◆ **ФРАГМЕНТ ДОКУМЕНТА**:
******************************
Путин, кажется, сам крепко верит в столыпинскую пропаганду про «двадцать спокойных лет», благо и поминает известные мо Петра Аркадьевича на каждом шагу. И не он один – вот либеральная душка Чиркунов, помнится, не так давно разразился в блоге пассажем насчёт выборов: что-то в духе «скорей бы уж они закончились, такое количество времени непродуктивно расходуется непонятно на что». Логика менеджера с его вечным вопросом об эффективности. Беда в том, что менеджеры – Столыпин, Путин, Чиркунов – так и не поняли, что политическая реальность ортогональна менеджерской: там речь не о вопросах управления, а о вопросах власти. Но при этом сам тезис про «десять спокойных лет» — катастрофическая ошибка, не только в политическом смысле, но и, в конечном счёте, в смысле той же самой эффективности.
В «Отцах и детях» есть характерный эпизод – Базаров, только что ранивший Павла Петровича на дуэли, тут же бросается делать ему перевязку, уже не как фрондёрствующий юноша-нигилист, а как потомственный русский врач, чей долг – помощь раненому. Собственно, из Базарова в итоге и вышел настоящий русский врач-подвижник, такой, каких мы много видели в нашей истории – какими были Пирогов, Сеченов, Захарьин, даже тот же Булгаков. Но если предположить, что для того, чтобы вырасти в такого вот настоящего врача, юноша должен в студенчестве обязательно побыть ниспровергателем-нигилистом? Ответ дадут сегодняшние медвузы, где вместо Базаровых всё более правят бал шустрые деятели, продающие блатные места и выпускающие понятно каких «лекарей».
То же и с учителями, офицерами… да и чиновниками, если уж на то пошло. Среда, в которой только и могут вырастать – не в единичном, а в массовом, на уровне среды – профессионалы, такая среда требует фронды как некого обязательного компонента. Как ни обидно было бы технократам, без неё нельзя. То же и с наукой, и с предпринимательством – изобретатели, первооткрыватели, революционеры не рождаются из заведомых карьеристов, это разная «физиология». Непонимание этого советской управленческой элитой, попытка загнать наших «физиков и лириков» в сугубо профессиональное гетто стало одной из причин разрыва с прослойкой ИТР – люди, воспитанные на Ефремове и Стругацких, в итоге верили Сахарову больше, чем любому Андропову или Горбачёву.
******************************
◆ **ИСХОДНЫЕ СТРОКИ**:
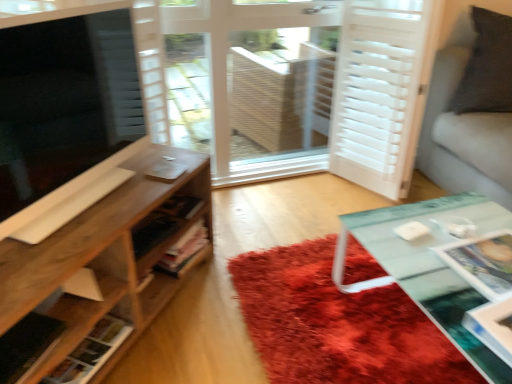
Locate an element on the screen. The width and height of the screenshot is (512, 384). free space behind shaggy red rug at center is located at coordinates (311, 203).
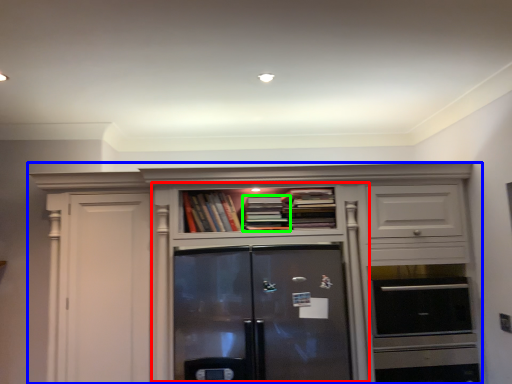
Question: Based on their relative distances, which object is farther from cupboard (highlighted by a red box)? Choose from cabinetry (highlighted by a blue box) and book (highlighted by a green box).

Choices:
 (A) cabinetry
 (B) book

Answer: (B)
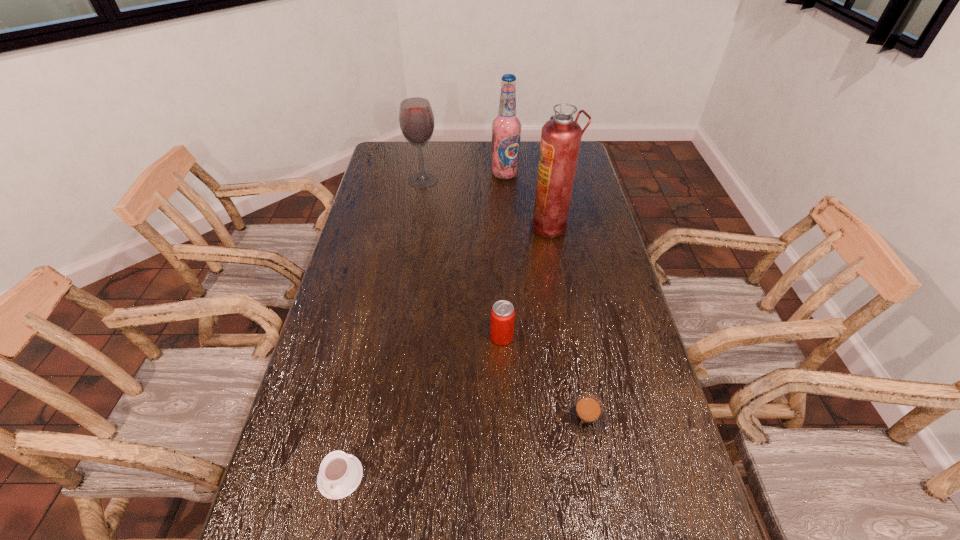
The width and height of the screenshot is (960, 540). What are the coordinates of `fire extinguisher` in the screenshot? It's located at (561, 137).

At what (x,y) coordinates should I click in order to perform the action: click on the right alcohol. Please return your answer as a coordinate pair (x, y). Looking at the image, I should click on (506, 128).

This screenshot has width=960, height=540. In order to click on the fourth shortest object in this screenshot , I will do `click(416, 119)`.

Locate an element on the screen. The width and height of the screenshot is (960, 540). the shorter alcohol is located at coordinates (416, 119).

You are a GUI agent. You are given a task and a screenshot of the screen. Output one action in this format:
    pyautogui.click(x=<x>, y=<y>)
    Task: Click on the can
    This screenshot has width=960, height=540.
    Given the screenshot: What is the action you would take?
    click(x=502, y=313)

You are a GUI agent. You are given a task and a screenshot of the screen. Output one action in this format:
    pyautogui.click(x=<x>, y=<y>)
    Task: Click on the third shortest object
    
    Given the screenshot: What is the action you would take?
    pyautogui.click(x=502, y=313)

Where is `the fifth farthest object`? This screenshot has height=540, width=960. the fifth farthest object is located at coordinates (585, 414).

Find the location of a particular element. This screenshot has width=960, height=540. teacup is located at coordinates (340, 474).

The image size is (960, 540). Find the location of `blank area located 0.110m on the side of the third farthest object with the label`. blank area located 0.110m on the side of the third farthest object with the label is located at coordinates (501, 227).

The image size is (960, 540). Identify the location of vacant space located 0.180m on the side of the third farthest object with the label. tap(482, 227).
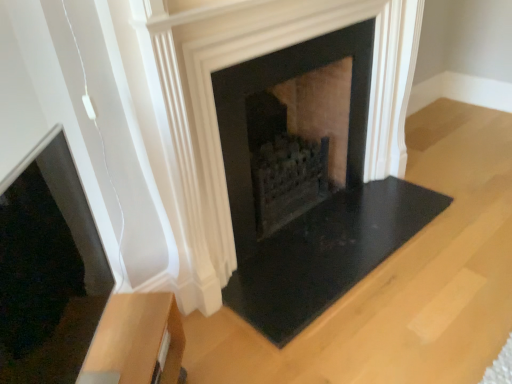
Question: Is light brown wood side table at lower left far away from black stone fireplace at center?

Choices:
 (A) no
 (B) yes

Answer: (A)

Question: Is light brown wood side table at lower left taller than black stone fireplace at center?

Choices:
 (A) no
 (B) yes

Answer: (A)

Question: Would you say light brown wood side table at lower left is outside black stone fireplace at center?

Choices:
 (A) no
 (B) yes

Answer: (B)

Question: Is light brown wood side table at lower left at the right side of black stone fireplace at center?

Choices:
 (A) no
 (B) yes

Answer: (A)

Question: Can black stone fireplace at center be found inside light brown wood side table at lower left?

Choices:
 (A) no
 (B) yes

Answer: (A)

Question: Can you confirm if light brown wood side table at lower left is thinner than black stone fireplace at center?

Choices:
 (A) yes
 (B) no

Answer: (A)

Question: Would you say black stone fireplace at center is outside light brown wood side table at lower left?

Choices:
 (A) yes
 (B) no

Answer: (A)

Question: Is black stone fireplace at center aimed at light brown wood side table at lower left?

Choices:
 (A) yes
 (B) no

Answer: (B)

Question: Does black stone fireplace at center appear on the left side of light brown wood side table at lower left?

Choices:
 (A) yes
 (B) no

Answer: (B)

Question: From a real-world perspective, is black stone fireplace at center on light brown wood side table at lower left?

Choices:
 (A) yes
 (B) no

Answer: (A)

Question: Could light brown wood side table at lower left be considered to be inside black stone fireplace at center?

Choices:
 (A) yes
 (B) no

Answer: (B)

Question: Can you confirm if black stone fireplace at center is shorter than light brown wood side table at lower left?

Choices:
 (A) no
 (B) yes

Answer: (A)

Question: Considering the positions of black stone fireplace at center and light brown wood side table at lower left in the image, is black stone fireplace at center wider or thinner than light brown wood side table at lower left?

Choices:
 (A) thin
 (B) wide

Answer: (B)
******************************
◆ **ЗАДАЧИ И ЗАДАНИЯ**:
a. Ответьте на вопросы по отрывку о фронде и профессиональной среде:
(i) Кто назван «либеральной душкой», выступившим в блоге с пассажем насчёт выборов?
(ii) Кого Базаров ранил на дуэли в «Отцах и детях»?
(iii) Кому люди, воспитанные на Ефремове и Стругацких, в итоге верили больше, чем Андропову или Горбачёву?
b. Продолжите отрывок о фронде и профессиональной среде с того места, где он заканчивается.

◆ **ОТВЕТЫ ПО ЗАДАНИЯМ**:
a.
(i) Чиркунов.
(ii) Павла Петровича.
(iii) Сахарову.

b.
«Политика», не поставленная в жёсткие рамки, мешает управлять, вносит хаос и неэффективность. Всегда возникает желание отменеджерить ситуацию, создать стабильность и предсказуемость, позволяющую действовать по целостному, единому плану. Но такое менеджерение неизбежно порождает прослойку «исключённых», тех, кто не вписывается в управленческую схему; для них приходится создавать какую-нибудь «машину Холокоста», помягче или пожёстче, тут по обстоятельствам. И это бы ещё полбеды: на втором ходу обнаруживается, что с «водой» выплеснут «ребёнок»: энергия и инициатива иссякает вместе с этой прослойкой, лишённой возможности действовать. Система каменеет, деградирует; а когда дряхлеют её архитекторы и на их место приходят выращенные ими функционеры (умеющие нажимать на кнопки, но не понимающие, ни «как это работает», ни «как такие создавать»), она неизбежно обрушивается.
«Двадцать спокойных лет», когда «политика» со всей её «неэффективностью» загнана в гетто, а на освободившемся месте делаются «реальные дела», приводят не к величию, а к деградации – даже не «системы», а самого социума, к утрате у людей способности не только к творчеству, но и к самоорганизации. Попытка построить «Великую Россию» путём превентивного исключения самой возможности каких бы то ни было «потрясений» приводит ровно к обратному результату: России никакой не остаётся, а остаются одни только «потрясения», без конца и края. Что и доказал пример самого Столыпина. И нет никакого основания думать, что у его последователей всё будет как-то иначе.